Mediastinal Tumour (Thymoma)
Thymomas are malignant tumors that arise in the thymus gland, typically in the anterior mediastinum.
What is Mediastinal Tumour (Thymoma)?
Mediastinal Tumours (also called neoplasms) are masses of cells. They can be benign (not cancerous) or malignant (cancerous). Mediastinal tumors are growths that form in the area of your chest between your lungs.
This area, called the mediastinum, is surrounded by your breastbone in front, your spine in back and your lungs on each side. Your mediastinum contains your heart, aorta, esophagus, thymus, thyroid, trachea, lymph nodes and nerves. Your thymus is an organ that’s part of your immune system. Your lymph system, or lymphatic system, is also part of your immune system and helps protect your body.
What types of Mediastinal Tumours are there?
The mediastinum is the part of the chest that lies between the sternum and the spinal column, and between the lungs. This area contains the heart, large blood vessels, windpipe (trachea), thymus gland, esophagus, and connective tissues.
The mediastinum is divided into three sections:
Mediastinal tumors are rare. But the most common location for tumors in the mediastinum depends on the age of the person.
In children, tumors are more common in the posterior mediastinum. These tumors often begin in the nerves and are noncancerous (benign).

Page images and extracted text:
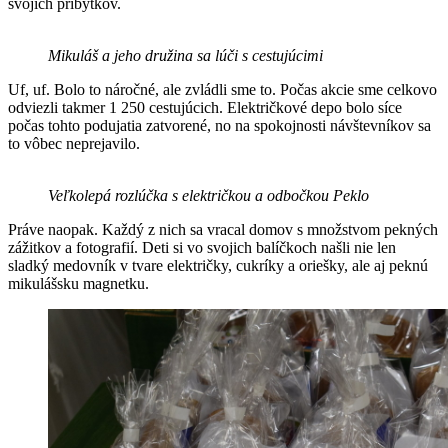
svojich príbytkov.
Mikuláš a jeho družina sa lúči s cestujúcimi
Uf, uf. Bolo to náročné, ale zvládli sme to. Počas akcie sme celkovo
odviezli takmer 1 250 cestujúcich. Električkové depo bolo síce
počas tohto podujatia zatvorené, no na spokojnosti návštevníkov sa
to vôbec neprejavilo.
Veľkolepá rozlúčka s električkou a odbočkou Peklo
Práve naopak. Každý z nich sa vracal domov s množstvom pekných
zážitkov a fotografií. Deti si vo svojich balíčkoch našli nie len
sladký medovník v tvare električky, cukríky a oriešky, ale aj peknú
mikulášsku magnetku.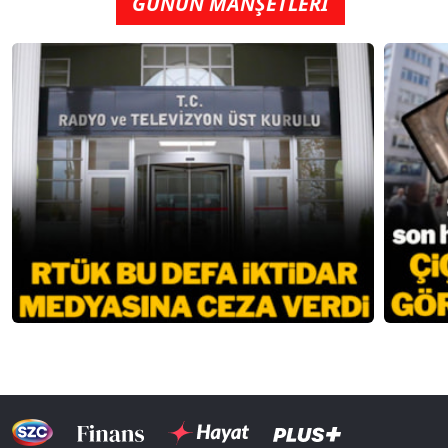
GÜNÜN MANŞETLERİ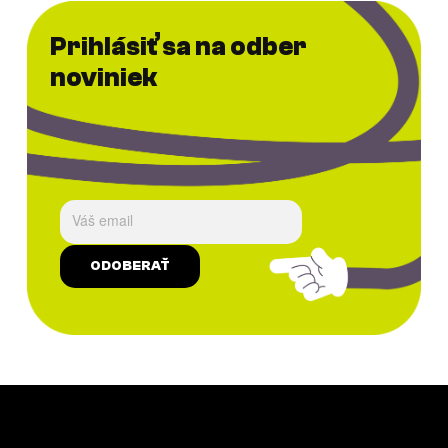
Prihlásiť sa na odber
noviniek
ODOBERAŤ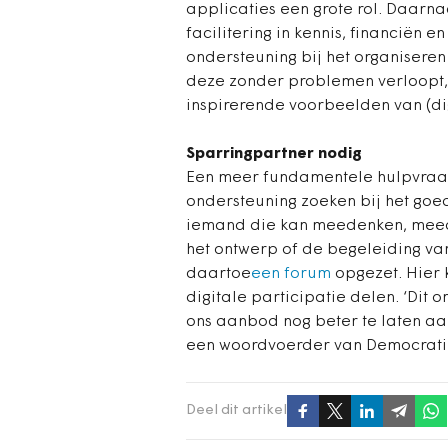
applicaties een grote rol. Daar
facilitering in kennis, financiën e
ondersteuning bij het organiseren
deze zonder problemen verloopt, 
inspirerende voorbeelden van (dig
Sparringpartner nodig
Een meer fundamentele hulpvraa
ondersteuning zoeken bij het goe
iemand die kan meedenken, meedoe
het ontwerp of de begeleiding van
daartoe
een forum
opgezet. Hier 
digitale participatie delen. ‘Di
ons aanbod nog beter te laten aa
een woordvoerder van Democratie
Deel dit artikel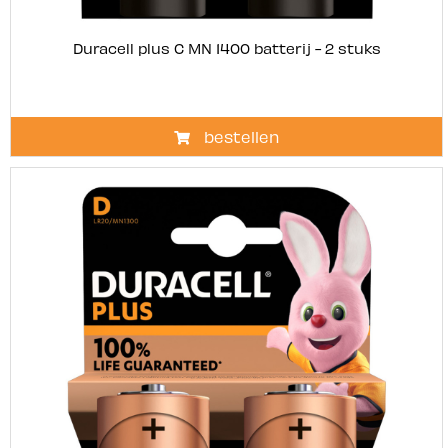
Duracell plus C MN 1400 batterij - 2 stuks
bestellen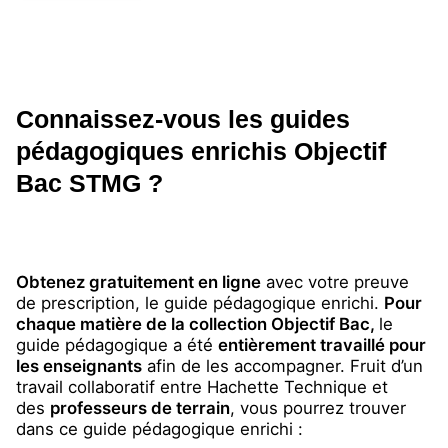
Connaissez-vous les guides
pédagogiques enrichis Objectif
Bac STMG ?
Obtenez gratuitement en ligne
avec votre preuve
de prescription, le guide pédagogique enrichi.
Pour
chaque matière de la collection Objectif Bac,
le
guide pédagogique a été
entièrement travaillé pour
les enseignants
afin de les accompagner. Fruit d’un
travail collaboratif entre Hachette Technique et
des
professeurs de terrain
, vous pourrez trouver
dans ce guide pédagogique enrichi :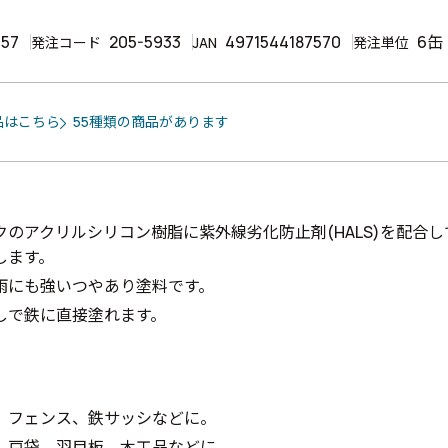
757
205-5933
4971544187570
6缶
発注コード
JAN
発注単位
品はこちら
55種類の商品があります
クのアクリルシリコン樹脂に紫外線劣化防止剤(HALS)を配合
します。
雨にも強いつやあり塗料です。
しで鉄に直接塗れます。
、フェンス、鉄サッシなどに。
、戸袋、羽目板、木工品などに。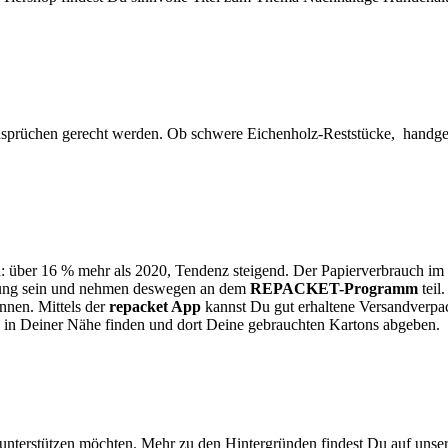
nsprüchen gerecht werden. Ob schwere Eichenholz-Reststücke, handges
 über 16 % mehr als 2020, Tendenz steigend. Der Papierverbrauch im 
Lösung sein und nehmen deswegen an dem
REPACKET-Programm
teil
nen. Mittels der
repacket App
kannst Du gut erhaltene Versandverpac
n in Deiner Nähe finden und dort Deine gebrauchten Kartons abgeben.
ht unterstützen möchten. Mehr zu den Hintergründen findest Du auf un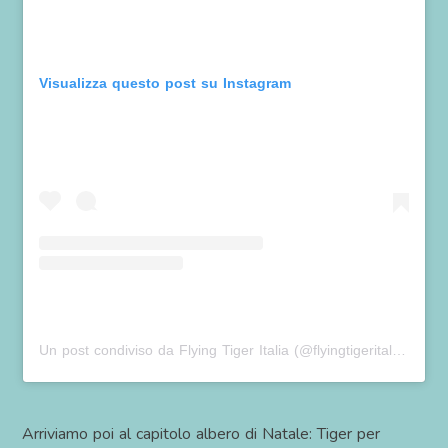
Visualizza questo post su Instagram
Un post condiviso da Flying Tiger Italia (@flyingtigeritalia)
in da
Arriviamo poi al capitolo albero di Natale: Tiger per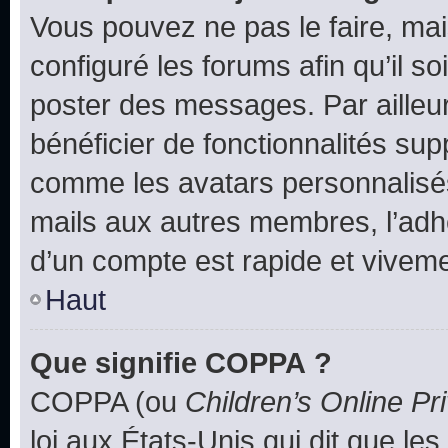
Vous pouvez ne pas le faire, mai
configuré les forums afin qu’il s
poster des messages. Par ailleu
bénéficier de fonctionnalités su
comme les avatars personnalisés,
mails aux autres membres, l’adh
d’un compte est rapide et viveme
Haut
Que signifie COPPA ?
COPPA (ou
Children’s Online Pr
loi aux États-Unis qui dit que les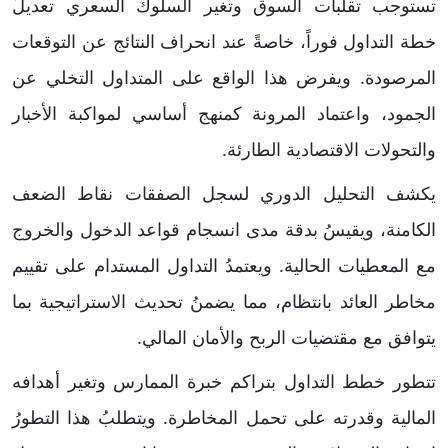
تستوجب تقلبات السوق وتغير السلوك السعري تعديلَ
خطة التداول فوراً، خاصةً عند انحراف النتائج عن التوقعات
المرصودة. ويفرض هذا الواقع على المتداول التخلي عن
الجمود، واعتماد المرونة كمنهج أساسي لمواكبة الأخبار
والتحولات الاقتصادية الطارئة.
​يكشف التحليل الدوري لسجل الصفقات نقاط الضعف
الكامنة، ويقيسُ بدقة مدى انسجام قواعد الدخول والخروج
مع المعطيات الحالية. ويعتمدُ التداول المستدام على تقييم
مخاطر العائد بانتظام، مما يضمنُ تحديث الاستراتيجية بما
يتوافق مع مقتضيات الربح والأمان المالي.
​تتطور خطط التداول بتراكم خبرة الممارس وتغير أهدافه
المالية وقدرته على تحمل المخاطرة. ويتطلبُ هذا التطورُ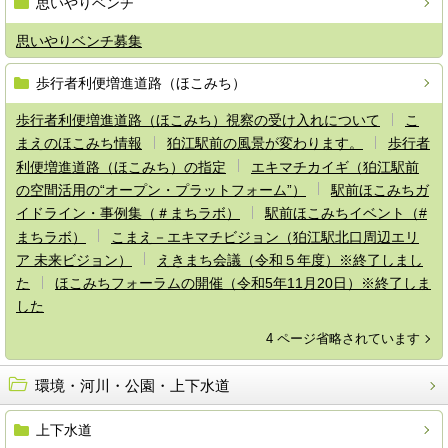
思いやりベンチ
思いやりベンチ募集
歩行者利便増進道路（ほこみち）
歩行者利便増進道路（ほこみち）視察の受け入れについて
こ
まえのほこみち情報
狛江駅前の風景が変わります。
歩行者
利便増進道路（ほこみち）の指定
エキマチカイギ（狛江駅前
の空間活用の“オープン・プラットフォーム”）
駅前ほこみちガ
イドライン・事例集（＃まちラボ）
駅前ほこみちイベント（#
まちラボ）
こまえ－エキマチビジョン（狛江駅北口周辺エリ
ア 未来ビジョン）
えきまち会議（令和５年度）※終了しまし
た
ほこみちフォーラムの開催（令和5年11月20日）※終了しま
した
4 ページ省略されています
環境・河川・公園・上下水道
上下水道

TASKS ->
1. Reproduce the passage of the page on mediastinal tumors starting at "Thymomas are malignant" and ending at "protect your body.".
2. Write the next part of the page on mediastinal tumors, picking up after its last sentence.

ANSWERS TO THE PROBLEMS ->
1.
Thymomas are malignant tumors that arise in the thymus gland, typically in the anterior mediastinum.
What is Mediastinal Tumour (Thymoma)?
Mediastinal Tumours (also called neoplasms) are masses of cells. They can be benign (not cancerous) or malignant (cancerous). Mediastinal tumors are growths that form in the area of your chest between your lungs.
This area, called the mediastinum, is surrounded by your breastbone in front, your spine in back and your lungs on each side. Your mediastinum contains your heart, aorta, esophagus, thymus, thyroid, trachea, lymph nodes and nerves. Your thymus is an organ that’s part of your immune system. Your lymph system, or lymphatic system, is also part of your immune system and helps protect your body.

2.
Most mediastinal tumors in adults occur in the anterior mediastinum. They are usually cancerous (malignant) lymphomas, germ cell tumors, or thymomas. These tumors are most common in middle aged and older adults.
What are the symptoms of Mediastinal Tumours?
Almost one half of mediastinal tumors cause no symptoms and are found on a chest x-ray done for another reason. Symptoms that do occur are due to pressure on (compression of) local structures and may include:
Fever and chills
Coughing up blood (hemoptysis)
Shortness of breath
How to treat Mediastinal Tumours?
Treatment for mediastinal tumors depends on the type of tumor and symptoms:
Thymic cancers are treated with surgery. It may be followed by radiation or chemotherapy, depending on the stage of the tumor and the success of the surgery.
Germ cell tumors are usually treated with chemotherapy.
For lymphomas, chemotherapy is the treatment of choice, and is possibly followed by radiation.
For neurogenic tumors of the posterior mediastinum, surgery is the main treatment.